11-16-02, 9:10 a.m.
BY GEOFF HOBSON
Remember when head coach Dick LeBeau started his term and the Bengals were 6-4 at home and had a five-game winning streak at Paul Brown Stadium?
Now they have lost seven of their last eight here, haven't won at PBS since last year, have been outscored at home this year, 106-44 as they head into Sunday's game with the Browns, and everyone around the place expects massive off-season changes.
Which is just as baffling as everything else. How could it go from good to so bad so quickly?
LeBeau remembered the home-field success. Just before this training camp, he had been rummaging around his home and found the classic Jim Borgman cartoon that for so many people sums up how good they feel about the 1988 Super Bowl season. The drawing that appeared in "The Cincinnati Enquirer," during the Bengals' unbeaten home season that year showed a huge, dangerous tiger filling up Riverfront Stadium with the simple caption of, "Next?"

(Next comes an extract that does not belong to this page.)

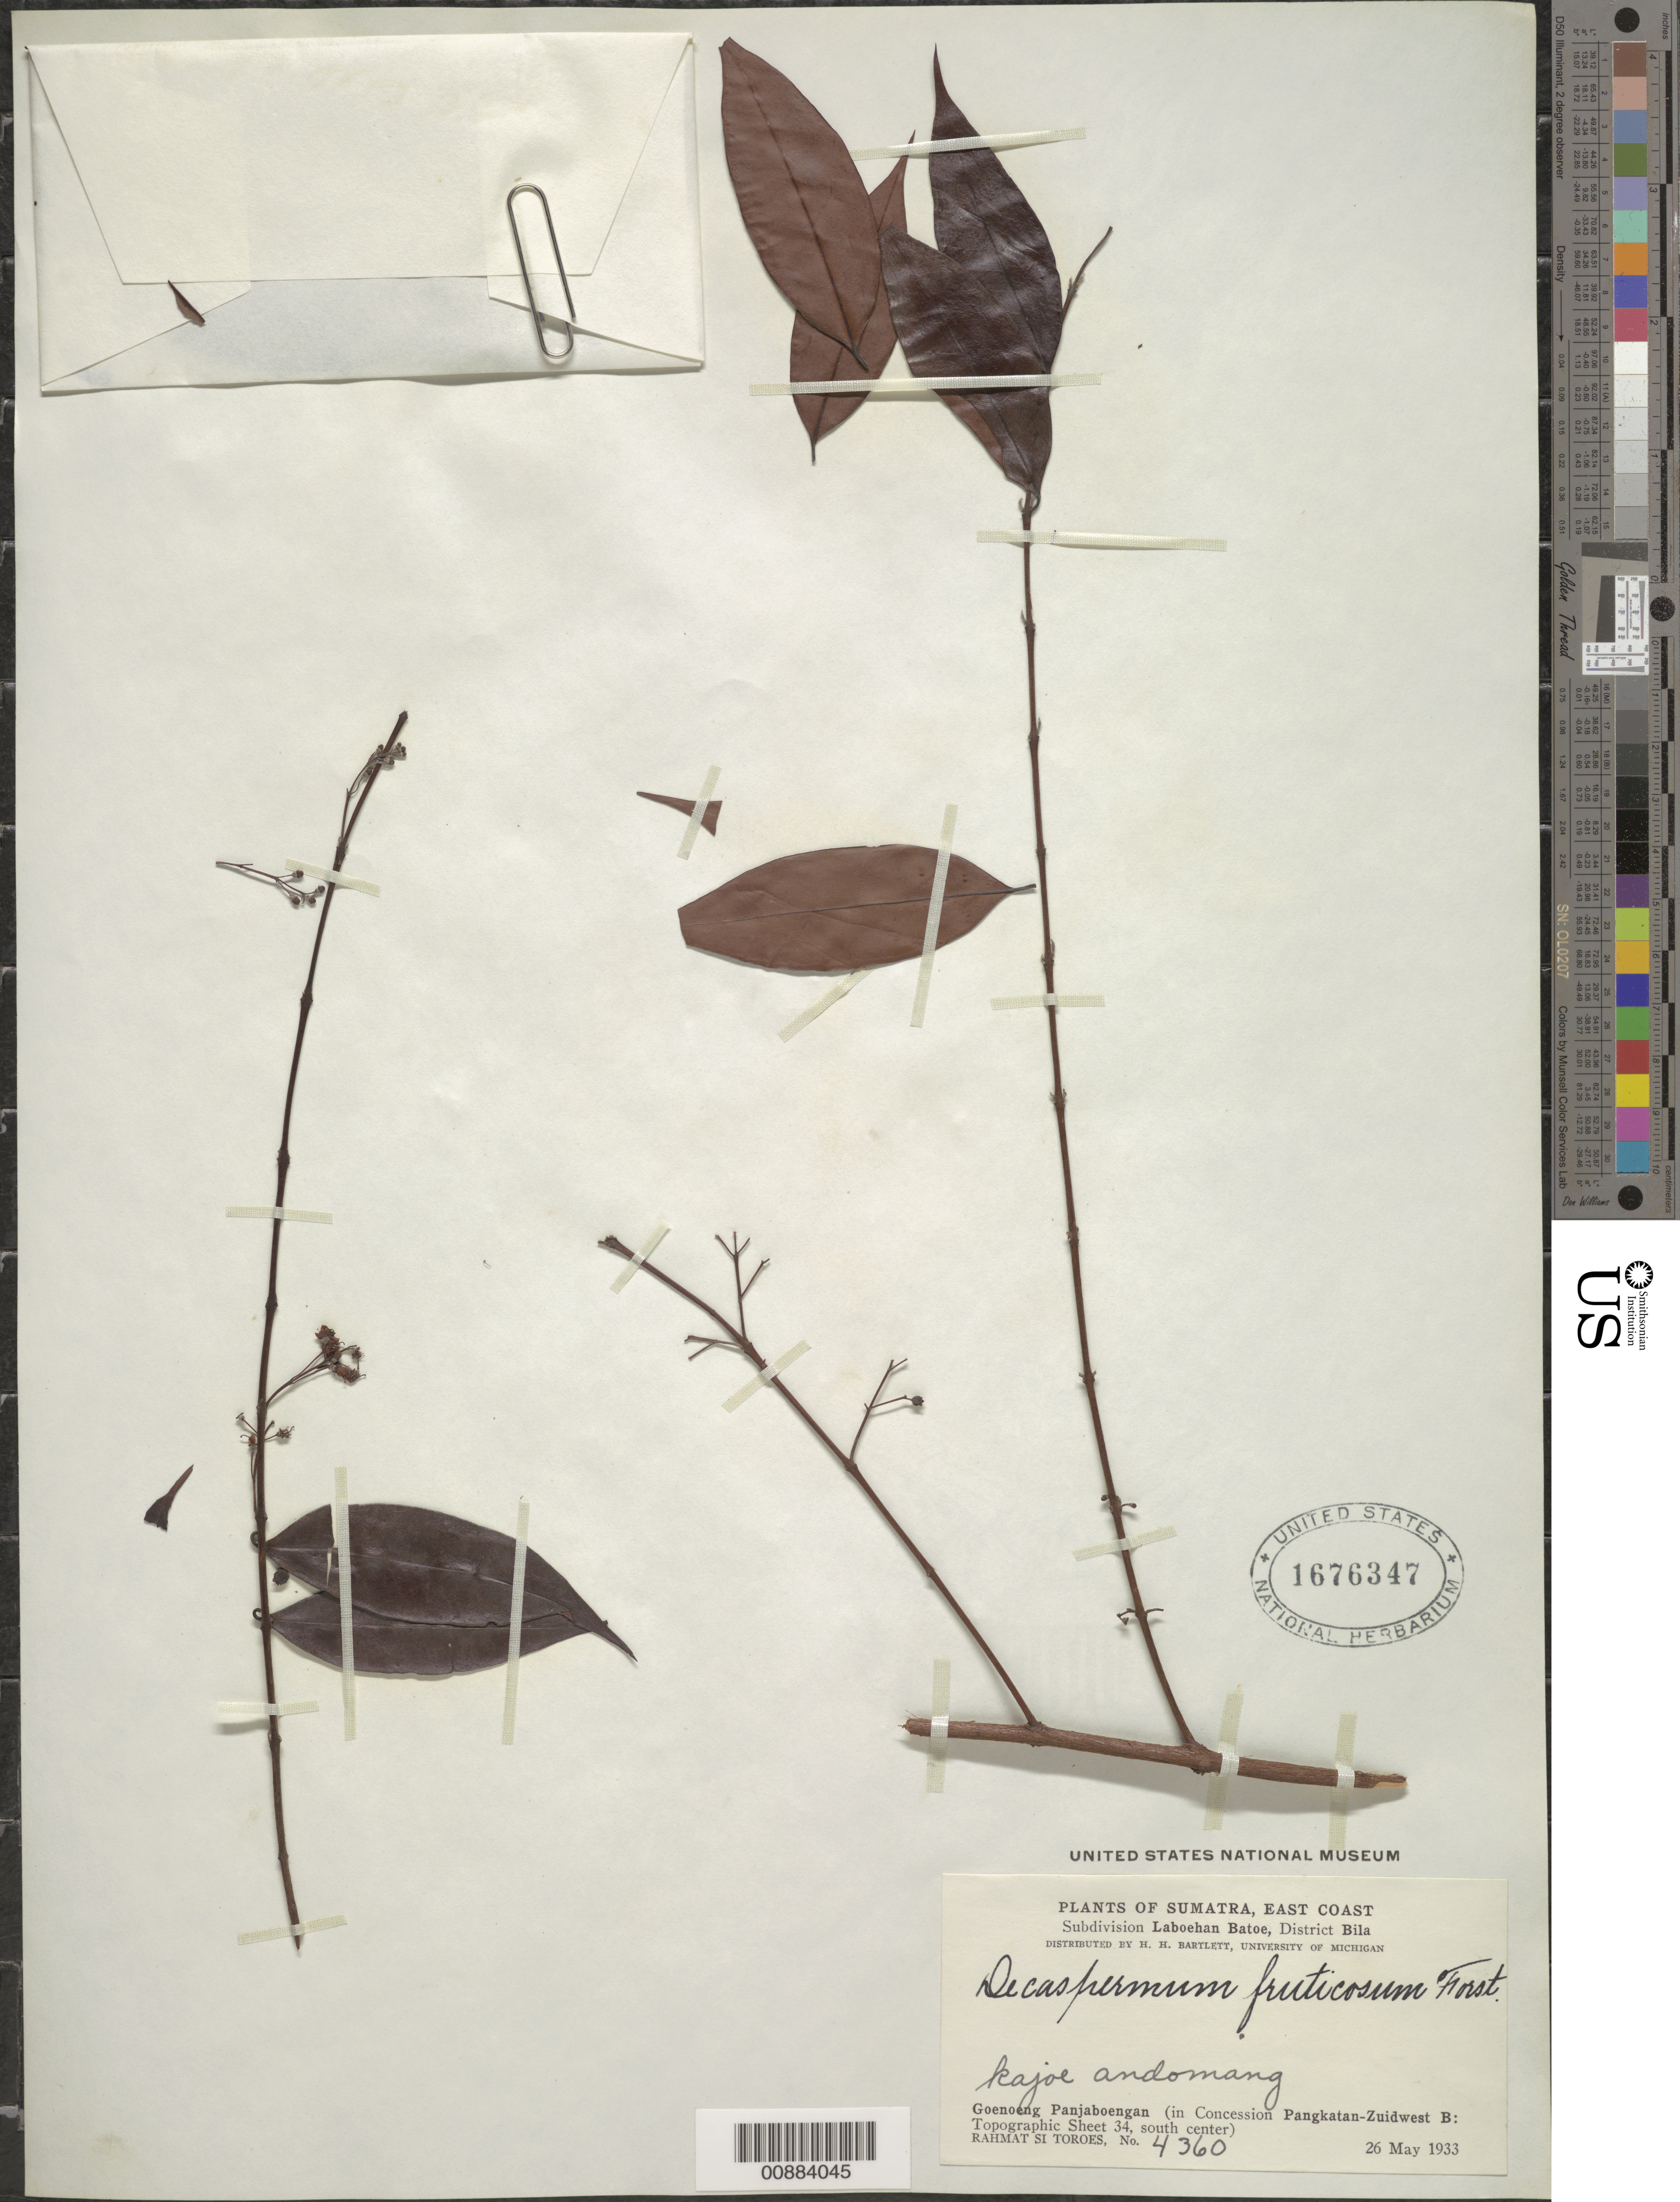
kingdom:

LeBeau showed it to his team the first night of training camp. Players still remember and are still trying to make it happen.
"Our fans are like the tiger," said right tackle Willie Anderson. "They're ready to pounce. We have to wake that tiger up. We have to have him come growl for us instead of growling at us. Our fans get behind us when we give them something to cheer about."
PBS has almost become another
road venue. The boos don't come as fast and furious as they do on the road, but the players know they're coming at the first sign of a meltdown. If anyone knows that, it's cornerback Artrell Hawkins. He has felt the wrath of the fans like few else.
"It could be," said Hawkins when asked if the team comes out tighter at home knowing the boos are poised. "It doesn't really bother you as much on the road because you expect the boos and the negativity. But when it is your home fans it does get to you a little bit."
Still, Hawkins insists players can't be that emotionally tied into the stands if they want to play well. And, besides, he figures they aren't looking to boo.
"They don't buy tickets to come and boo us. They're coming to see us win," Hawkins said. "They're coming to see a well-played contest. They want to see us win. They're with us."
Hawkins thinks with the Browns in town that the fans will exhibit more patience than usual.
"They're not going to want to give the Browns' fan sitting next to them the satisfaction of seeing them boo their own team in their own stadium," Hawkins said. "This week, they'll give us a little more time."
Of course, as quarterback Jon Kitna indicated earlier this week, it's not exactly like they have been a juggernaut on the road, either. But they have played more competitive games away (Indianapolis, Houston, Baltimore) than at home (Tennessee). It all depends how the game goes. The first three home games were disheartening blowouts early with half-time deficits totaling 65-7.
But the Bengals think this is a different team than the one that put the home folks to sleep in September and October.
"The quarterback situation is settled with Kitna," Anderson said. "Nothing against Gus (Frerotte) because I think he's a good guy and a good quarterback, but he was put into a tough situation on a team where everything else was settled but the quarterback position.
"Plus, we didn't have a go-to-receiver then," Anderson said. "I know Chad (Johnson) doesn't like to be called that, but he has stepped up and we didn't have a guy doing that in week one, two, three or four."
Center Rich Braham remembers how defenses immediately walked up their eighth and ninth players to the line of scrimmage back in September and dared the Bengals to pass. The Browns did it in their 20-7 win in Cleveland Sept. 15, but he doesn't expect them to do it Sunday.
"Teams the last few weeks have been backing off the line because of how we're passing the ball," Braham said.
Or, as Anderson said, "Teams earlier in the year were looking at us and saying , 'We're not too sure, but they look one-sided to the run,' and they did everything to stop it."
If one thing holds true and doesn't change, it's that Corey Dillon will have a nice day at home. In three home games against the Browns, Dillon has gone for two of his top ten games, 192 yards in 1999 and 140 last year.